The Candy House by Jennifer Egan (2022)
Description: Egan imagines a world in which everyone can upload their memories and in exchange can access everyone else's memories. A series of loosely related characters through time and space grapple with the technology's implications and their part in it. The story mechanism is analog to that in a Visit from the Goon Squad, but reading them in order is not required.
My take: As a Goon Squad fan, I was both thrilled and terrified to crack this book open. What if it’s not as good? I wasn't disappointed. I love the storytelling mechanism, the web of related characters, and how we get to know each character’s perspective differently in a short number of pages. Of course, I also enjoyed the myriad music related details and plot lines, including that gold record awards cannot be played! (Link to buy).
Bonus fact: The author went to Penn and the book includes a Penn mention early on. Egan, like Doerr below, is a Pulitzer Prize-winning author.
Cloud Cuckoo Land by Anthony Doerr (2021) (previously featured in issue 35)
Description: The book follows the adventures of five characters in three different time periods from medieval Constantinople to the near future. All five characters are bound together by the story in an ancient Greek text. Each story explores friendship, love for a story, and humans’ connections to nature, which the author encourages us to believe is worth preserving and coming back to.
My take: This was the kind of book that made me want to cancel all my plans to keep reading; I just could not put it down. The plot is fascinating in bite-sized and quick chapters with expected and unexpected twists.

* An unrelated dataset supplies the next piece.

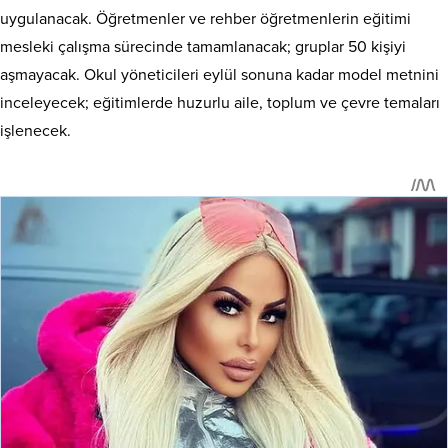
uygulanacak. Öğretmenler ve rehber öğretmenlerin eğitimi
mesleki çalışma sürecinde tamamlanacak; gruplar 50 kişiyi
aşmayacak. Okul yöneticileri eylül sonuna kadar model metnini
inceleyecek; eğitimlerde huzurlu aile, toplum ve çevre temaları
işlenecek.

The characters are loveable despite their flaws and fundamentally this book is a homage to storytelling and to our wondrous planet. (Link to buy).
Bonus tip: Anthony Doerr’s Pulitzer Prize-winning All The Light We Cannot See was previously featured in issue 5 on historical fiction.
Currently reading: Long Bright River by Liz Moore, set in Philadelphia. (Link to buy)
Thank you for reading and I hope there is a great weekend in your near future!